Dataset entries
== Segment start ==

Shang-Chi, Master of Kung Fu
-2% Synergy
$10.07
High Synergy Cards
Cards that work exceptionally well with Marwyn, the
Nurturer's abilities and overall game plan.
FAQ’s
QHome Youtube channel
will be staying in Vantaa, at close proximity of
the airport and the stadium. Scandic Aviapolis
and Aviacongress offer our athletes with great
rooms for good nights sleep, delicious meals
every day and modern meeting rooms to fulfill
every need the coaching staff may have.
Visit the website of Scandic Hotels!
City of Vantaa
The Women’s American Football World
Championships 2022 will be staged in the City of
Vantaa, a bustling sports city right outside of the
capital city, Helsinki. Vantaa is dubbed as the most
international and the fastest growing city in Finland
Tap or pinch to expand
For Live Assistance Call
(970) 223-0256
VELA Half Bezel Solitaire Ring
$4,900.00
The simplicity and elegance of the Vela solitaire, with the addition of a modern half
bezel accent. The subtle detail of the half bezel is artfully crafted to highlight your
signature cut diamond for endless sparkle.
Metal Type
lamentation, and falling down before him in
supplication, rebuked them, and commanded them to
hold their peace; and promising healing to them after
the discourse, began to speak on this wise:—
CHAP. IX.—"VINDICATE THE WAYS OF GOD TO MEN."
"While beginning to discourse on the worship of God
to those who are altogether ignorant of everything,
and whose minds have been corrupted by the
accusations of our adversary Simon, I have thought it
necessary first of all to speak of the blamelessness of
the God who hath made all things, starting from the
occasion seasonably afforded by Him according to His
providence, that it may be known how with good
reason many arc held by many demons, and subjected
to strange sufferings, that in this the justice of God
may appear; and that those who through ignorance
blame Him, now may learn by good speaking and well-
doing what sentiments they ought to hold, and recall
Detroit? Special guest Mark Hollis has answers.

== Segment end ==

● **The problem**:
Retype every line of the entries above word for word, keeping the original line breaks.

● **Reply**:
Shang-Chi, Master of Kung Fu
-2% Synergy
$10.07
High Synergy Cards
Cards that work exceptionally well with Marwyn, the
Nurturer's abilities and overall game plan.
FAQ’s
QHome Youtube channel
will be staying in Vantaa, at close proximity of
the airport and the stadium. Scandic Aviapolis
and Aviacongress offer our athletes with great
rooms for good nights sleep, delicious meals
every day and modern meeting rooms to fulfill
every need the coaching staff may have.
Visit the website of Scandic Hotels!
City of Vantaa
The Women’s American Football World
Championships 2022 will be staged in the City of
Vantaa, a bustling sports city right outside of the
capital city, Helsinki. Vantaa is dubbed as the most
international and the fastest growing city in Finland
Tap or pinch to expand
For Live Assistance Call
(970) 223-0256
VELA Half Bezel Solitaire Ring
$4,900.00
The simplicity and elegance of the Vela solitaire, with the addition of a modern half
bezel accent. The subtle detail of the half bezel is artfully crafted to highlight your
signature cut diamond for endless sparkle.
Metal Type
lamentation, and falling down before him in
supplication, rebuked them, and commanded them to
hold their peace; and promising healing to them after
the discourse, began to speak on this wise:—
CHAP. IX.—"VINDICATE THE WAYS OF GOD TO MEN."
"While beginning to discourse on the worship of God
to those who are altogether ignorant of everything,
and whose minds have been corrupted by the
accusations of our adversary Simon, I have thought it
necessary first of all to speak of the blamelessness of
the God who hath made all things, starting from the
occasion seasonably afforded by Him according to His
providence, that it may be known how with good
reason many arc held by many demons, and subjected
to strange sufferings, that in this the justice of God
may appear; and that those who through ignorance
blame Him, now may learn by good speaking and well-
doing what sentiments they ought to hold, and recall
Detroit? Special guest Mark Hollis has answers.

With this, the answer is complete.